REQUEST | Scan the entries below for the word "citep" and copy every line where it turns up.

### DATASET RECORDS ###

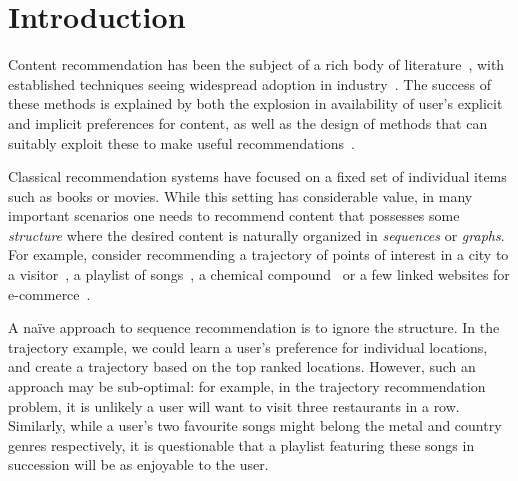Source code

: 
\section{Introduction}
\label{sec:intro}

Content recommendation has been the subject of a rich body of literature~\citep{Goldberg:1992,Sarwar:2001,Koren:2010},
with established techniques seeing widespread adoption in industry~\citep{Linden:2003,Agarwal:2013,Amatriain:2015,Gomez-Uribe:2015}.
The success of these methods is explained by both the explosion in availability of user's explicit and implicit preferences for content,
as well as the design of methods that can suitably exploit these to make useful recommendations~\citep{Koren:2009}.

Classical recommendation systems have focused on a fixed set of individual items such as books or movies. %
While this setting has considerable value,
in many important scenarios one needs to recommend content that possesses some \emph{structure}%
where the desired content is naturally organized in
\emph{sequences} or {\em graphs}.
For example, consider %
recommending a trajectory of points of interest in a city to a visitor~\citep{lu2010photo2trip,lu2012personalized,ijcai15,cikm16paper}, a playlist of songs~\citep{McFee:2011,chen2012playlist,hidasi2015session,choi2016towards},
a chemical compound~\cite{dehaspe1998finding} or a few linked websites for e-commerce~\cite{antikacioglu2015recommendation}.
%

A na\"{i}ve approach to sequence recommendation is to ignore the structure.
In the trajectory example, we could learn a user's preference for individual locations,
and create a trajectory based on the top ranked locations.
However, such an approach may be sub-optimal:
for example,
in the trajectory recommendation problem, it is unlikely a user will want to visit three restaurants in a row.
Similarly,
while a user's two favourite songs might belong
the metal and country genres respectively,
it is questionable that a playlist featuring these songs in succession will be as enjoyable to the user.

###
### DATASET RECORDS ###

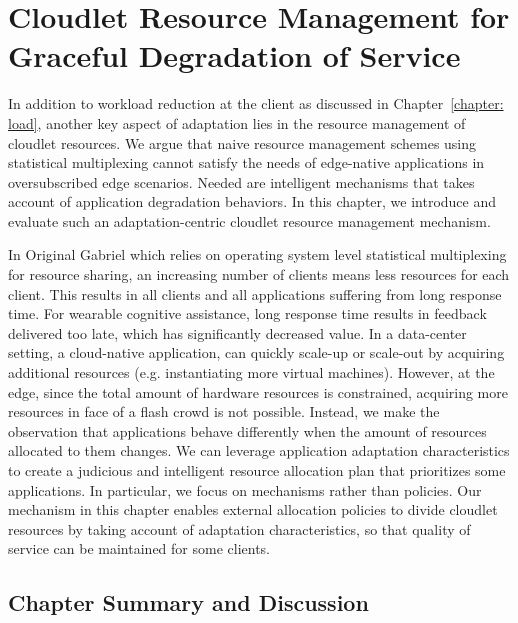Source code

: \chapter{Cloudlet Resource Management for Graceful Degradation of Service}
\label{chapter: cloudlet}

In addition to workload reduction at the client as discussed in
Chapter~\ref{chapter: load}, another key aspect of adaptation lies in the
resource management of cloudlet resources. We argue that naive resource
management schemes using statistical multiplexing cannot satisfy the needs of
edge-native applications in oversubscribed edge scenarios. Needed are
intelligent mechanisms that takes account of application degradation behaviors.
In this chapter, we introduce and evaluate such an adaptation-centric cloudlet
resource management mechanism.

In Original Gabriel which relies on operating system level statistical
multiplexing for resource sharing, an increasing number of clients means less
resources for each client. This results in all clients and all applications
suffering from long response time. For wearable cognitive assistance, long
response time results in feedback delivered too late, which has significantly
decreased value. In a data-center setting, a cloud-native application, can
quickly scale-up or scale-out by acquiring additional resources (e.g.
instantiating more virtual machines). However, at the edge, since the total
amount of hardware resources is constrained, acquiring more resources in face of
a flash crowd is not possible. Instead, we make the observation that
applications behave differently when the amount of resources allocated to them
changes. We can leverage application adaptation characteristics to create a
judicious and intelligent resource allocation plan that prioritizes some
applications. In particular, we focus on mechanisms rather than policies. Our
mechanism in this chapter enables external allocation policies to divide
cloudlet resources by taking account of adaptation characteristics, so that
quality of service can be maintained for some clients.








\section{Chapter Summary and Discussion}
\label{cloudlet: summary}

###

EXERCISE RESPONSE |
Content recommendation has been the subject of a rich body of literature~\citep{Goldberg:1992,Sarwar:2001,Koren:2010},
with established techniques seeing widespread adoption in industry~\citep{Linden:2003,Agarwal:2013,Amatriain:2015,Gomez-Uribe:2015}.
as well as the design of methods that can suitably exploit these to make useful recommendations~\citep{Koren:2009}.
recommending a trajectory of points of interest in a city to a visitor~\citep{lu2010photo2trip,lu2012personalized,ijcai15,cikm16paper}, a playlist of songs~\citep{McFee:2011,chen2012playlist,hidasi2015session,choi2016towards},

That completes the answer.